* [WHAT TO DO] Write out the lines of the records from the line with "J. Lupton Simpson" up to and including the line with "PROJECT BRIEF", reproducing each one precisely.

Entries taken from a collection:
-- Opening Marker --
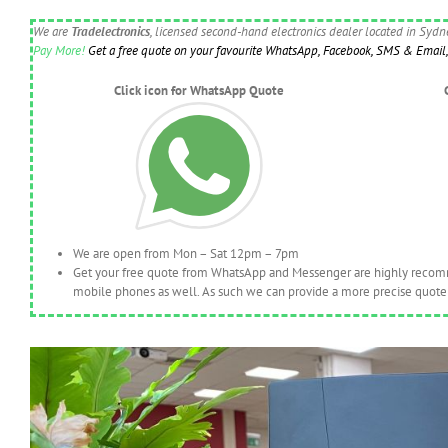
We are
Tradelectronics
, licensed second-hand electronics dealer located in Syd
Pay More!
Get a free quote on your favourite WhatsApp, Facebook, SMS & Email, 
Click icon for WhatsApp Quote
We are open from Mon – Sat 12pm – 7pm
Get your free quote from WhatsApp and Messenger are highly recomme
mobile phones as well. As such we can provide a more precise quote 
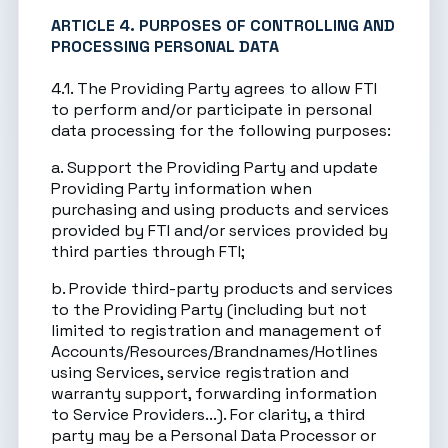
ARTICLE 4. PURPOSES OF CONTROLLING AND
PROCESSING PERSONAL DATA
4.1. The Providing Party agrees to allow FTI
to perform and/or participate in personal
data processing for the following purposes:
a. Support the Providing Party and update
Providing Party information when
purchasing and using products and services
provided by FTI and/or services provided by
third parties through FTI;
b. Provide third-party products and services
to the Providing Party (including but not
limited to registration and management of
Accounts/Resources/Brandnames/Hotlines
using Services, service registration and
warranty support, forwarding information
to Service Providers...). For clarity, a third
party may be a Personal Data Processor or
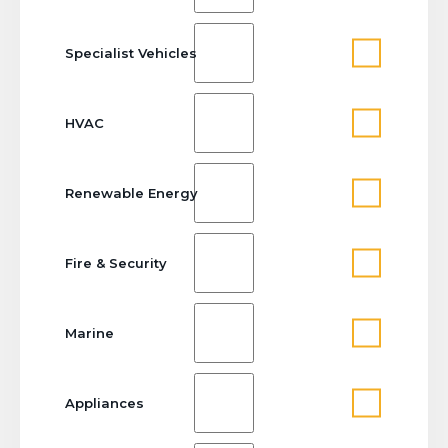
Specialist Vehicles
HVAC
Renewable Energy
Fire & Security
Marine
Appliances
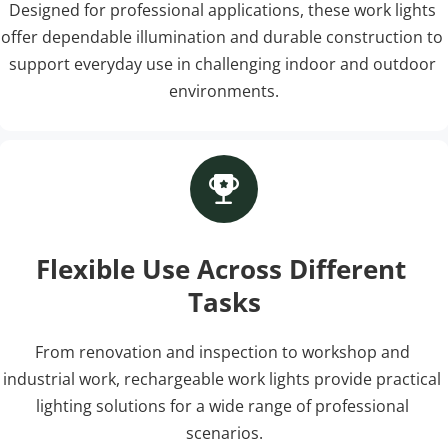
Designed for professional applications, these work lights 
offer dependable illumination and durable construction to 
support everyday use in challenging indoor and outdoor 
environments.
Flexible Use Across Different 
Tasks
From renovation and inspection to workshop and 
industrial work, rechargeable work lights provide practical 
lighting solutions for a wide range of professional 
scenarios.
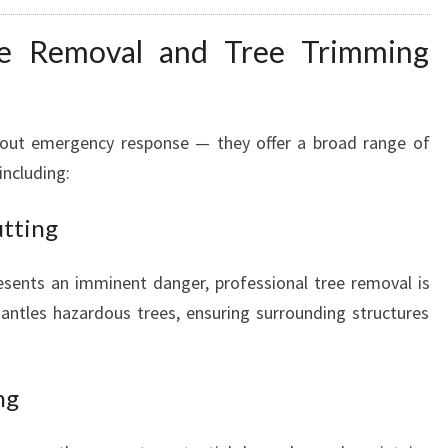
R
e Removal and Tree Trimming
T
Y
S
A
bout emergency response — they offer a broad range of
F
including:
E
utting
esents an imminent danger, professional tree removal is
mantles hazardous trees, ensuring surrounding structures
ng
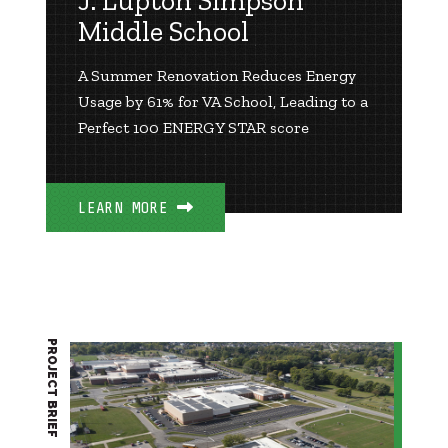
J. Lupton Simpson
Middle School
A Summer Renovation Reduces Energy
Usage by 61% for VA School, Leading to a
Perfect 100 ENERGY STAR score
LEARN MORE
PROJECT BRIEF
-- Closing Marker --
-- Opening Marker --
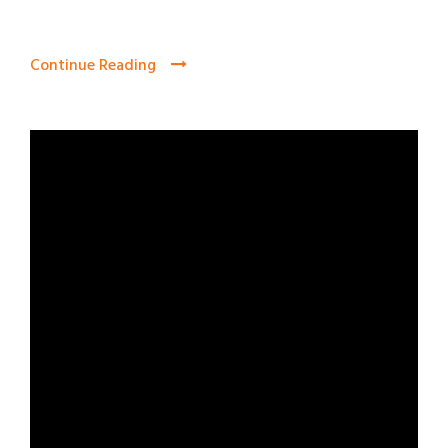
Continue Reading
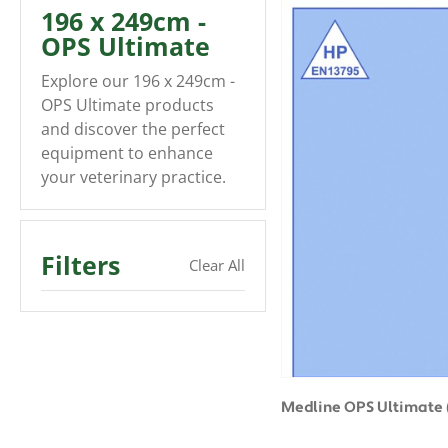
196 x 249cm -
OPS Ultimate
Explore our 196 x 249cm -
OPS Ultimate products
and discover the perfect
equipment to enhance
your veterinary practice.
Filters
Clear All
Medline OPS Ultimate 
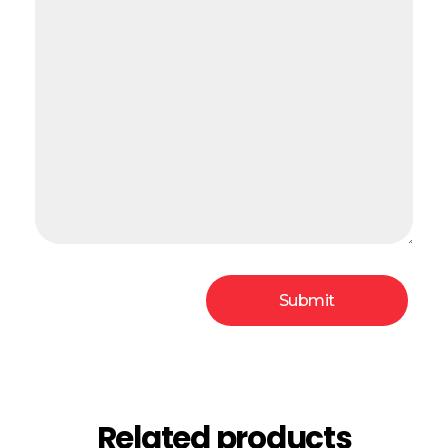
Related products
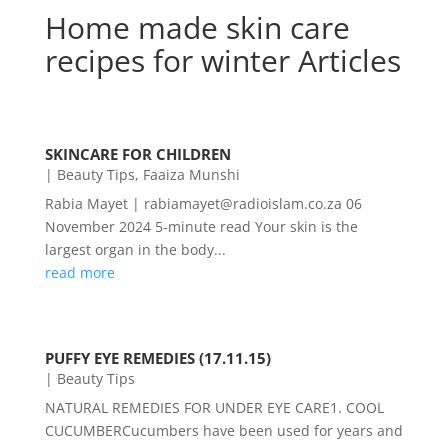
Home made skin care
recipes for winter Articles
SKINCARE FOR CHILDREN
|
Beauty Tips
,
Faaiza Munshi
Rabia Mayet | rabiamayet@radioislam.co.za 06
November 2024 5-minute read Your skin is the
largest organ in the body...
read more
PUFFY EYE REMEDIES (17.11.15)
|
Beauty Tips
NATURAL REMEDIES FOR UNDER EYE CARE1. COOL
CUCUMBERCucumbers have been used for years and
-- Closing Marker --
* [ANSWER TO THIS PROBLEM]
J. Lupton Simpson
Middle School
A Summer Renovation Reduces Energy
Usage by 61% for VA School, Leading to a
Perfect 100 ENERGY STAR score
LEARN MORE
PROJECT BRIEF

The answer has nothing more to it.